Des heurts ont éclaté jeudi après-midi au passage dans ce secteur du défilé des partisans de Cellou Dalein Diallo, de retour à Conakry après trois semaines de campagne électorale dans l’intérieur du pays. J’ai appris qu’il y a un mort par accident de moto dans la foule surexcitée et un par bastonnade lors d’accrochages entre militants de l’UFDG et du RPG (partis respectifs de MM. Diallo et Condé, NDLR) non loin du marché de Madina, a déclaré à l’AFP le général Ibrahima Baldé, chef d’état-major de la gendarmerie.
Une autre source sécuritaire a affirmé à l’AFP sous couvert d’anonymat qu’il y a eu entre deux et trois morts, précisant avoir vu personnellement deux corps et avoir été informée de la découverte d’un troisième, apparemment battu à mort, sous un pont. Le ministre de l’Intérieur Mahmoud Cissé a de son côté avancé un bilan d’un mort et vingt blessés jeudi. Le ministre a appelé à la retenue, prévenant qu’aucun trouble à l’ordre public ne sera toléré.

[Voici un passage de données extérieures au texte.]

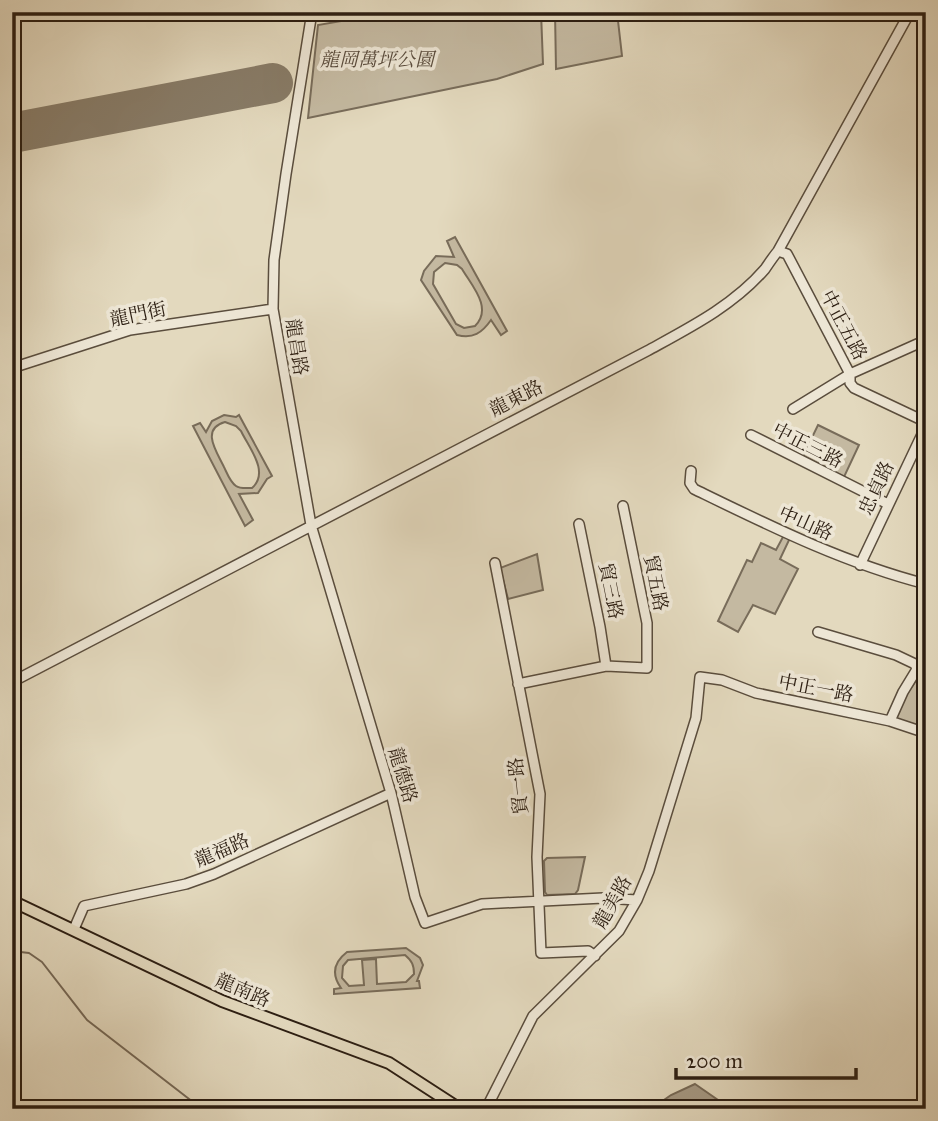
<svg xmlns="http://www.w3.org/2000/svg" width="938" height="1121" font-family="'IM FELL Great Primer','Noto Serif TC',serif">
  <style>
    .green { fill: #c4b9a1; stroke: #786c5a; stroke-width: 2; fill-rule: evenodd }
    .water { fill: #a59984; stroke: #756856; stroke-width: 2 }
    .lines { fill: none; stroke-linecap: round; stroke-linejoin: round }
    .stream { stroke: #756856; stroke-width: 2 }
    .runway { stroke: #887c68; stroke-width: 40 }
    .minor-casing { stroke: #5a4d3d; stroke-width: 12 }
    .major-casing { stroke: #2c1e12; stroke-width: 14 }
    .minor { stroke: #ede6d5; stroke-width: 9 }
    .major { stroke: #e3d9be; stroke-width: 10 }
    .labels { text-anchor: middle; dominant-baseline: central; stroke-width: 7; stroke-linejoin: round; paint-order: stroke }
    .park-label { font-size: 19px; font-style: italic; fill: #5a4c3d; stroke: #ede6d5 }
    .street-label { font-size: 19px; fill: #2c1e12; stroke: #ede6d5 }
  </style>
  <rect width="100%" height="100%" fill="#e3d9be"/>
  <filter id="stains"><feTurbulence type="fractalNoise" baseFrequency=".00286" numOctaves="4"/><feColorMatrix values="0 0 0 0 .2 0 0 0 0 .09 0 0 0 0 .02 0 0 0 .5 -.17"/></filter>
  <radialGradient id="worn" r=".72"><stop offset=".6" stop-color="#630" stop-opacity="0"/><stop offset="1" stop-color="#630" stop-opacity=".3"/></radialGradient>
  <path class="green" d="M393 12H541L543 64 497 79 308 118 318 25Z
    M555 12H617L622 56 556 69Z
    M455 237 507 331 501 335 491 320C482 333 473 339 457 335L421 280 424 271 436 256 454 257 447 241ZM445 263 457 265 462 269C472 286 493 308 475 326L464 328 456 324 433 284 434 272Z
    M224 415 236 417 239 415 272 476 267 479 258 493 239 494 253 520 245 526 193 426 200 423 206 432 212 421ZM225 422 236 426 241 431C249 448 270 472 252 488 247 488 240 489 236 486 230 482 227 473 224 467 217 452 200 429 225 422Z
    M818 425 859 445 844 477 803 456Z
    M784 535 790 538 780 559 798 569 775 614 753 605 738 632 718 621 747 560 752 562 761 543 776 550Z
    M537 554 543 590 508 599 500 568Z
    M926 666 925 723 916 725 894 718V713Z
    M585 857 578 890 575 894 547 895 545 892 544 861 547 858Z
    M406 948 420 958 423 965 417 981H419L420 988 334 994V989L341 988C331 974 334 962 347 952ZM405 955C412 961 414 965 414 974L406 982 377 984 376 959 362 960 364 985 349 986 342 978 343 966 348 960Z"/>
  <path class="water" d="M695 1084 731 1109H651L671 1095Z"/>
  <g class="lines">
    <path class="stream" d="M12 951 29 953 42 962 87 1020 202 1109"/>
    <path class="runway" d="M12 133 273 83"/>
    <g class="minor-casing">
      <path id="minor" d="M312 12 286 174 274 260 273 309 311 525 391 793 415 897 425 923 482 904 603 898 637 900
        M778 251 787 254 850 374V383L854 388 926 422
        M12 368 130 330 273 309
        M793 409 850 374 926 340
        M751 435 888 504
        M691 471 690 483 694 489C770 526 844 563 926 584
        M579 524 600 627 606 666
        M495 563 540 794 537 857 541 953 588 951 595 956
        M860 565 926 426
        M818 632 896 655 915 664 917 669 903 692 890 721
        M12 682 647 351C689 328 733 306 765 269 769 263 773 257 778 251L910 12
        M518 684 606 666 647 668V623L623 506
        M74 929 84 906 186 884 214 874 391 793
        M486 1109 533 1016 619 931 637 900 649 871 696 718 700 677 722 680 756 693 890 721 926 733"/>
    </g>
    <g class="major-casing">
      <path id="major" d="M12 901 222 1001 389 1063 460 1109"/>
    </g>
    <use href="#minor" class="minor"/>
    <use href="#major" class="major"/>
  </g>
  <g class="labels">
    <g class="park-label">
      <text x="377" y="59">龍岡萬坪公園</text>
    </g>
    <g class="street-label">
      <text transform="translate(138 314) rotate(-12)">龍門街</text>
      <text transform="translate(844 325) rotate(62)">中正五路</text>
      <text transform="translate(297 347) rotate(81)">龍昌路</text>
      <text transform="translate(516 398) rotate(-27)">龍東路</text>
      <text transform="translate(808 445) rotate(27)">中正三路</text>
      <text transform="translate(876 488) rotate(-65)">忠貞路</text>
      <text transform="translate(806 523) rotate(24)">中山路</text>
      <text transform="translate(656 583) rotate(79)">貿五路</text>
      <text transform="translate(611 591) rotate(79)">貿三路</text>
      <text transform="translate(816 688) rotate(11)">中正一路</text>
      <text transform="translate(403 775) rotate(73)">龍德路</text>
      <text transform="translate(518 786) rotate(-96)">貿一路</text>
      <text transform="translate(222 850) rotate(-23)">龍福路</text>
      <text transform="translate(612 902) rotate(-60)">龍美路</text>
      <text transform="translate(243 990) rotate(23)">龍南路</text>
    </g>
  </g>
  <rect width="938" height="1121" fill="none" stroke="#e3d9be" stroke-width="42"/>
  <rect x="14" y="14" width="910" height="1093" fill="none" stroke="#2c1e12" stroke-width="3.5"/>
  <rect x="21" y="21" width="896" height="1079" fill="none" stroke="#2c1e12" stroke-width="2"/>
  <path d="M676 1068v10h180v-10" fill="none" stroke="#2c1e12" stroke-width="3.5"/>
  <text x="686" y="1068" font-size="21" fill="#2c1e12" stroke="#ede6d5" stroke-width="5" paint-order="stroke">200 m</text>
  <rect width="100%" height="100%" filter="url(#stains)"/>
  <rect width="100%" height="100%" fill="url(#worn)"/>
</svg>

D’autres heurts se sont produits vendredi dans les quartiers de Matoto et d’Enta, où des partisans présumés du pouvoir ont saccagé plus d’une dizaine de boutiques appartenant à des Peuls, selon des témoins.
Un cadre de banque, Abdoulaye Camara, a affirmé à l’AFP avoir vu des jeunes tous vêtus de tee-shirts jaunes (couleur du parti au pouvoir) accompagnés de loubards armés de bâtons casser des magasins et des boutiques en présence de policiers qui n’ont rien fait pour les dissuader.
La campagne du chef de l’Etat s’est fixé l’objectif ambitieux, sous le slogan un coup KO, de le faire réélire dès le premier tour, prévu dimanche. Ses adversaires l’accusent de vouloir emporter la victoire grâce à des fraudes à grande échelle, ce que le camp présidentiel dément, arguant de commentaires positifs de la communauté internationale sur le processus électoral en Guinée.